4月21日の市教委の発表によると、調査書に記載される9教科の5段階評定について、3校75人分で実際とは異なる評定が記載されていた。大阪府の公立高校入試では、中学3年間の評定が点数に換算され、筆記試験の点数と合わせて合否判定される。
発覚のきっかけは卒業生の保護者からの指摘で、中学校が調査票を確認したところ、22人の生徒の調査票に誤りがあることが分かった。このため中学校は高校に提出した調査票を訂正。すると、不合格だった生徒1人が合格となった。
さらに、市教委が市内の全中学校を対象に調査したところ、別の2校でも53人分の調査書で誤りが見つかった。この中の1人も評定の訂正の結果、不合格から合格となった。
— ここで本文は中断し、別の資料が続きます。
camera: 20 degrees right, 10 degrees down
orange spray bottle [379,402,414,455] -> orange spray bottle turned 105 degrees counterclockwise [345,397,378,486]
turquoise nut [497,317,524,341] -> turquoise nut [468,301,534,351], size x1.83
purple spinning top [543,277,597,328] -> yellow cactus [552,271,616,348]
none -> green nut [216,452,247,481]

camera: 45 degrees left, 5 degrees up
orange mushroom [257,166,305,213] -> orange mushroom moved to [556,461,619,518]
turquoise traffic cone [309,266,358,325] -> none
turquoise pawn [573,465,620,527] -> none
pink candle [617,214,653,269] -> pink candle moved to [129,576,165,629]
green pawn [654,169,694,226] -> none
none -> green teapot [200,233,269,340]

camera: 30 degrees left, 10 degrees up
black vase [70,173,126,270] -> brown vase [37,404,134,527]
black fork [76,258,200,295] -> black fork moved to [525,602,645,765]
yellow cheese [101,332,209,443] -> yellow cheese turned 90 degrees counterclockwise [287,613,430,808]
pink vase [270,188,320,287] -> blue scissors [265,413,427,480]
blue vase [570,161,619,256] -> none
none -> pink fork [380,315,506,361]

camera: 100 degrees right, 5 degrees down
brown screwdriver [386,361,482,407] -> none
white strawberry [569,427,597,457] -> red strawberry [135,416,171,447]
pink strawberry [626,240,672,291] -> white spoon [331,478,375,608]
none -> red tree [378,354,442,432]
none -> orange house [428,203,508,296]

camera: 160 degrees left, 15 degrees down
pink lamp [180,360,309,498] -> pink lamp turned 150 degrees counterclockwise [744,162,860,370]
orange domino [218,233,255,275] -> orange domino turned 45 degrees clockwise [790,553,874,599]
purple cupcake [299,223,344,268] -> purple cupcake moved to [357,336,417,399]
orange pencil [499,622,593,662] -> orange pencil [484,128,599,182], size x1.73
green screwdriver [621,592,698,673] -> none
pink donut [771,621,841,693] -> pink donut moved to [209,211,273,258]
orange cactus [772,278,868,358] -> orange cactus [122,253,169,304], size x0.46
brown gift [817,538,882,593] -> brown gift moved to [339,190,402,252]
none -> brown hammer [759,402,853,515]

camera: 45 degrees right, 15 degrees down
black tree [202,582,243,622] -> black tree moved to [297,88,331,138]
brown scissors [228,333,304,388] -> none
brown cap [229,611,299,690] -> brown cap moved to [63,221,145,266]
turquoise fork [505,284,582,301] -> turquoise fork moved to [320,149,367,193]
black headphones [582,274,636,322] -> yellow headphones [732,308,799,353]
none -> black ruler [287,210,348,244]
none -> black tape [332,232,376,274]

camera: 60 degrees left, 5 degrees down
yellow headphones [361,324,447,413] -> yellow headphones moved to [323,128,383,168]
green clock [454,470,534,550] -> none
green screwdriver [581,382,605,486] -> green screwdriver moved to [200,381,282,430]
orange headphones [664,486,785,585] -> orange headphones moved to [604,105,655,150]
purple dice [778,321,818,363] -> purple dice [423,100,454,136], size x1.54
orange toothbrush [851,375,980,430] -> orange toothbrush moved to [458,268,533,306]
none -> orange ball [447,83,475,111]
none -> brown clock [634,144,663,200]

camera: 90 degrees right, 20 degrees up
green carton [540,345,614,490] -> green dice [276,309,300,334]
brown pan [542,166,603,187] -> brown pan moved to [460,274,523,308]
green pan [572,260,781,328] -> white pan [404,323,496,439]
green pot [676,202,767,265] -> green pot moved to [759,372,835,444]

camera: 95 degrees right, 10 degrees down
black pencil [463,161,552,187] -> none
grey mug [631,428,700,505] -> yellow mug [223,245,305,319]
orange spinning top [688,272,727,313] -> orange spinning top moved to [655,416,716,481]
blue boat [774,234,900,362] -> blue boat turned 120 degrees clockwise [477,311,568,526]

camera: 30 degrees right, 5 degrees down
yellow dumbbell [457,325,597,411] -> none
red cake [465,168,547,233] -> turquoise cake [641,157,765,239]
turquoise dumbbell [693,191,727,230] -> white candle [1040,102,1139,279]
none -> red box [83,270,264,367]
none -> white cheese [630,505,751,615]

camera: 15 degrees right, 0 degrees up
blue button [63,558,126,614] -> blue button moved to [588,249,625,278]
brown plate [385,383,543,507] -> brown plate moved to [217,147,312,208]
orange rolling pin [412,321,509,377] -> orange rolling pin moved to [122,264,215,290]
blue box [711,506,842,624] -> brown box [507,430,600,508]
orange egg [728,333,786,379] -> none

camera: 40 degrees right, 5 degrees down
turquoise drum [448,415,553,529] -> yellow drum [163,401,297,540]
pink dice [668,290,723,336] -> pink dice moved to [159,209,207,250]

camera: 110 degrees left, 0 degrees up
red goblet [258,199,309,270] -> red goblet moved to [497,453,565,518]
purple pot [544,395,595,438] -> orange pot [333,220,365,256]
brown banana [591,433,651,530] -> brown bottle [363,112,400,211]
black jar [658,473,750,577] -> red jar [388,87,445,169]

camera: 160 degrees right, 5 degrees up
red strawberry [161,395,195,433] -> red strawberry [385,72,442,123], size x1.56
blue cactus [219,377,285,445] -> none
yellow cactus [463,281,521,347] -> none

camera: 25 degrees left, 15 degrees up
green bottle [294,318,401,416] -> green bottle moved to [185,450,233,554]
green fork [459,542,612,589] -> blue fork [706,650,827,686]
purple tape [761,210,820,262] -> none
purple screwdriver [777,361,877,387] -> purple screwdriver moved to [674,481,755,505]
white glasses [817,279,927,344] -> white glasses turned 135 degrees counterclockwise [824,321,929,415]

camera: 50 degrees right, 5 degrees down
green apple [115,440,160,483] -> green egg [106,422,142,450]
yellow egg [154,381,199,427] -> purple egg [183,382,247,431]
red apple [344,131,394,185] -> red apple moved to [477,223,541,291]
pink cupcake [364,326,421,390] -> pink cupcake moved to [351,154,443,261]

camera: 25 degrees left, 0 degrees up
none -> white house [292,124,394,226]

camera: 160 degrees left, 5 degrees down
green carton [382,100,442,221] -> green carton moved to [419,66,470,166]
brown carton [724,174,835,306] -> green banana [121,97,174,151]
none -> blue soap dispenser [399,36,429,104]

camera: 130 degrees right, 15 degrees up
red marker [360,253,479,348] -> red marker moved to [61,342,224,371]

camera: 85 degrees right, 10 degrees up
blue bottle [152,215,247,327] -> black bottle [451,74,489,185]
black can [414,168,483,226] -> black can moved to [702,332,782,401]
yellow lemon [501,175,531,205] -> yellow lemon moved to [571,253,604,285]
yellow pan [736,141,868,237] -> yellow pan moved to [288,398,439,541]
評定の誤記載は、府教委の調査書作成ソフトに入力するデータを、作成する際のミスが原因。入力担当の教員が、マニュアルの手順を確認せずに作業を行っていた。複数人でのチェックも怠っていた。
その後も、別のシステムへの入力ミスによって、部活動や委員会活動に関する記述の誤りもあったことが判明。12校、59人分の調査書に誤記載があったが、合否に影響はなかった。
5年間で151人分も
また、市教委は2016年から21年度の5年間で計151人分のミスが見つかっていたものの、「合否には影響がなかった」として公表してこなかったことを明らかにした。
検証委員会は弁護士や大学教授、私立高校の校長、保護者の代表ら5人で構成。8月下旬の報告書作成を目指している。